Droge gegen Ungleichheit

Anja ist durch ihre Privilegien so sehr «immunisiert», wie sie selber bemerkt, dass man sie in ihren existenziellen Krisen nicht so recht ernst nehmen mag. Auch sonst ist «Oval» in den Figuren manchmal etwas geschwätzig, samt stilgerecht nervigem Partygeplauder der Hipstergemeinde – alles hoch reflektiert abgedichtet in dieser Kreativblase. Aber wie Elvia Wilk in ihrem Buch die unheiligen Allianzen und Wechselwirkungen zwischen neoliberalem Denken und dem kreativen Imperativ der Kunstszene aufs Korn nimmt, ist absolut bestechend und oft abgrundtief komisch. Und man lernt auch so einiges in diesem Roman: etwa über Philanthropie als treibende Kraft beim neoliberalen Rückbau der öffentlichen Dienste oder über Non-Profit-Organisationen als Tochtergesellschaften des Profits.

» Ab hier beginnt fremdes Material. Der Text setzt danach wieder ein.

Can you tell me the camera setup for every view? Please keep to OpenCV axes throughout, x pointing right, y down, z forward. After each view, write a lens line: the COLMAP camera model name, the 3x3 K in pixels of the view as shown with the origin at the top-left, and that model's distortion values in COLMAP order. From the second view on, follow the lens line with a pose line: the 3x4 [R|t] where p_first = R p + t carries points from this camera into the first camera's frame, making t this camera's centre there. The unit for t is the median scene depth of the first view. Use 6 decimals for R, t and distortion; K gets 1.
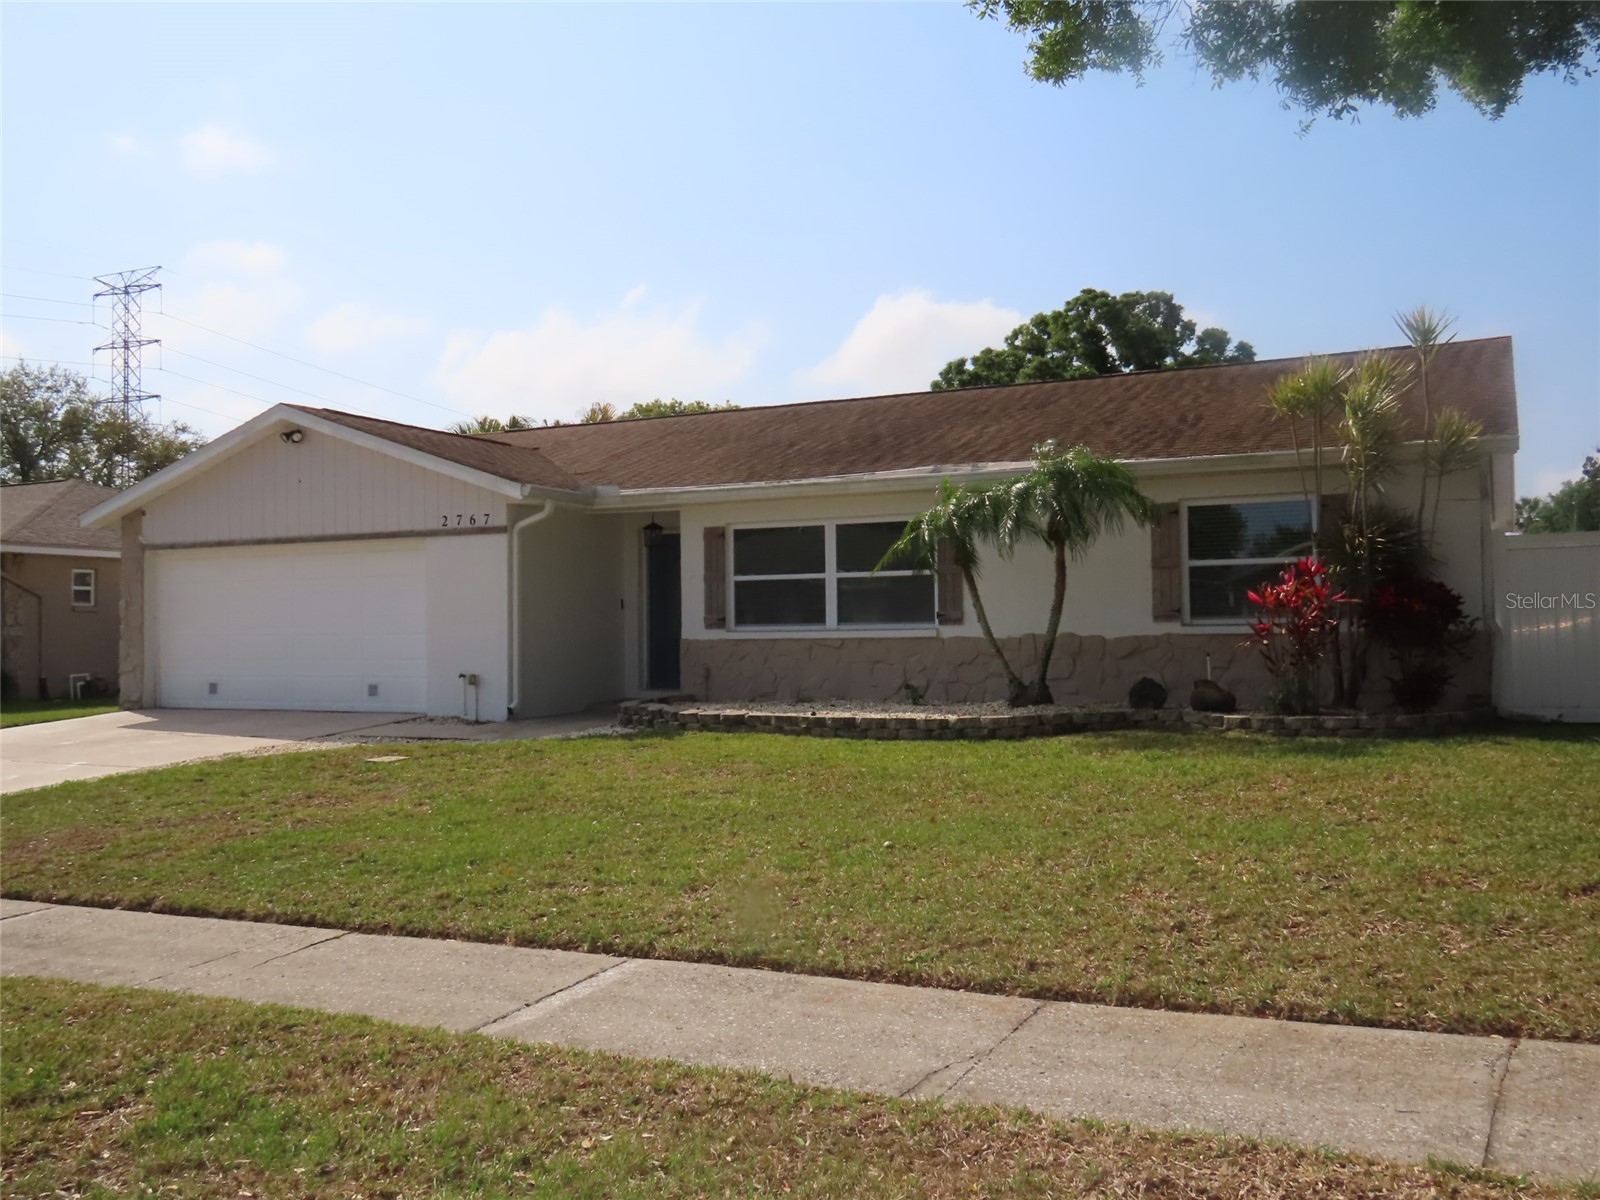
lens RADIAL K [[1411.5, 0, 802.1], [0, 1411.5, 597.9], [0, 0, 1]] dist [-0.009844, -0.008565]
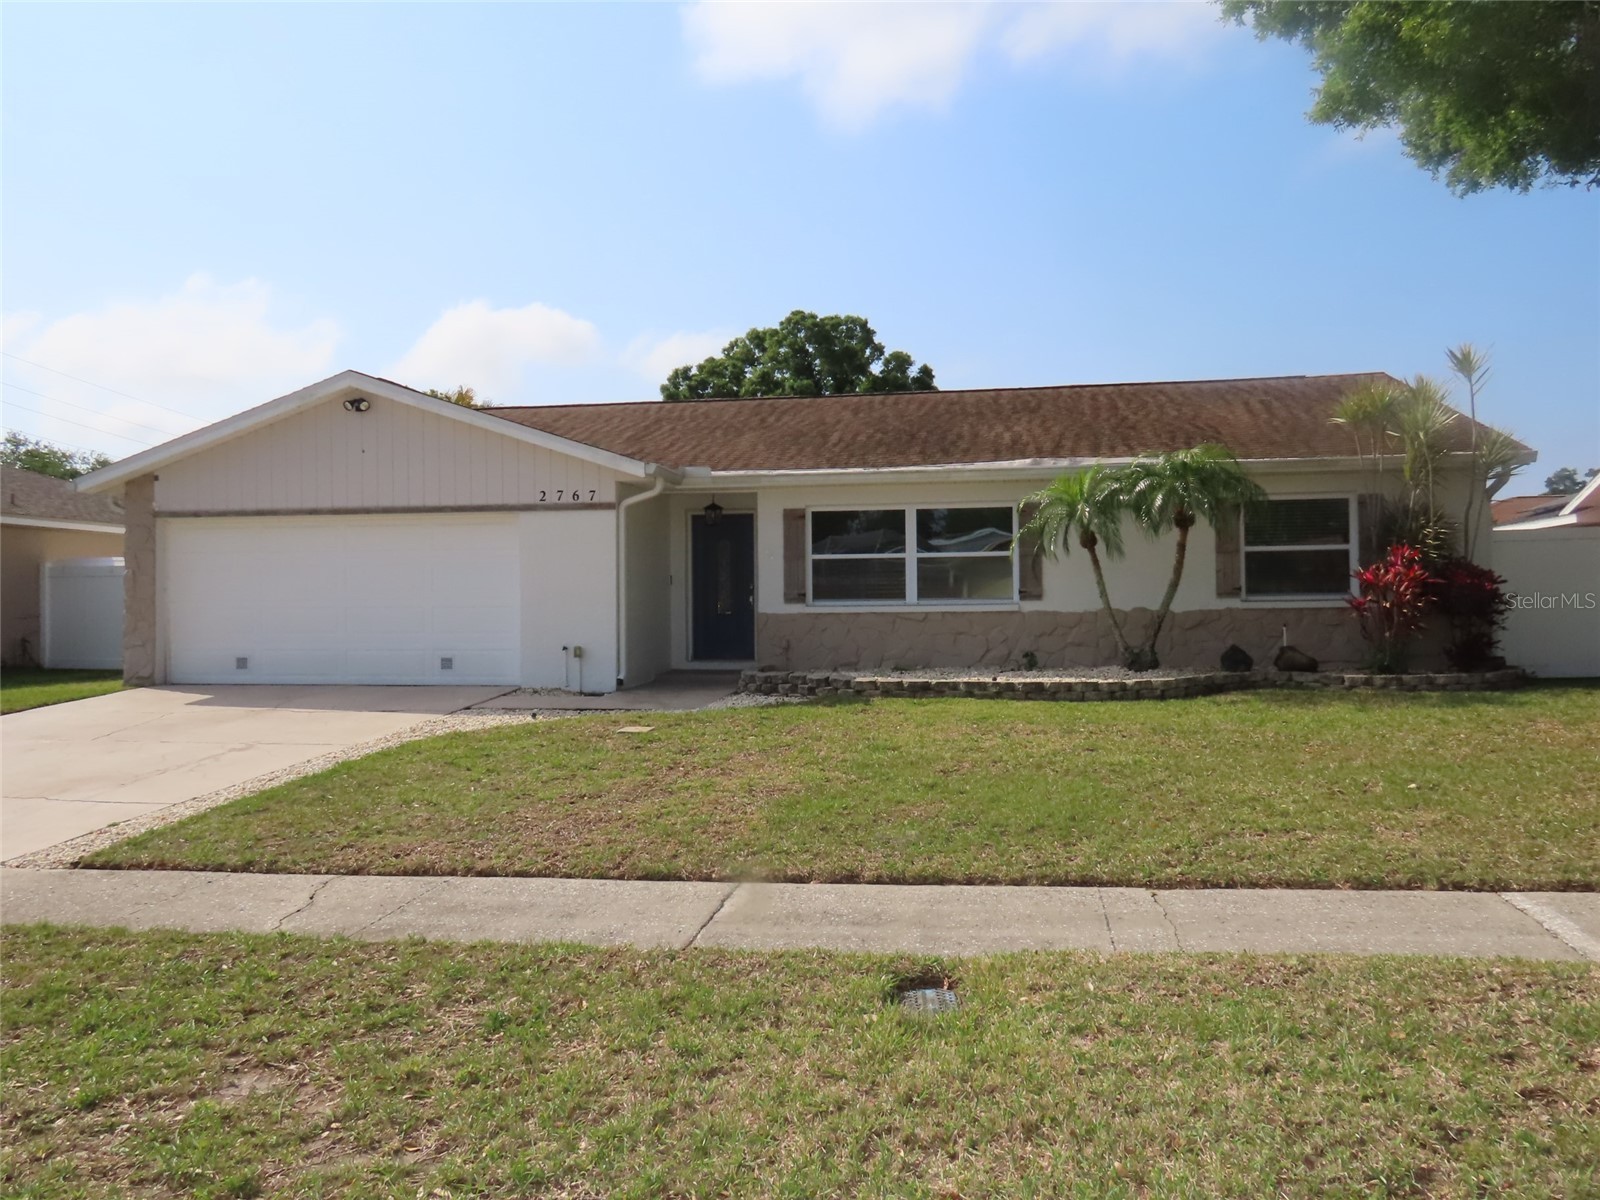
lens RADIAL K [[1258.6, 0, 797.3], [0, 1258.6, 605.3], [0, 0, 1]] dist [-0.001588, -0.011245]
pose [[0.958792, 0.004007, 0.284082, -0.341874], [-0.009248, 0.999811, 0.017110, 0.007170], [-0.283960, -0.019033, 0.958647, 0.081157]]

Und damit ist noch gar nichts gesagt über die ovale Designerdroge, mit der Louis dann allen Ernstes das Problem der Ungleichheit auf der Welt lösen will: Wer diese Pille schluckt, wird nämlich von einer Welle der Grosszügigkeit erfasst. Aber wie Anjas Freundin hellsichtig kommentiert: Mit dieser Pille werde nur die Moral privatisiert, ohne dass wir dabei die Realität neu denken müssten. Und Anja merkts dann selber: Die vermeintliche Umverteilungsdroge ist auch nur ein leeres High fürs Ego, «der White-Savior-Komplex in Pillenform».

Der Klimakollaps in den eigenen vier Wänden, kreatives Consulting als Businessscharade, eine Designerdroge für eine gerechtere Welt: «Oval» ist die umfassende dystopische Satire, die unsere Zeit verdient. Eine sarkastischere Analyse unserer neoliberalen Kultur als diesen Roman wird man so schnell nicht finden.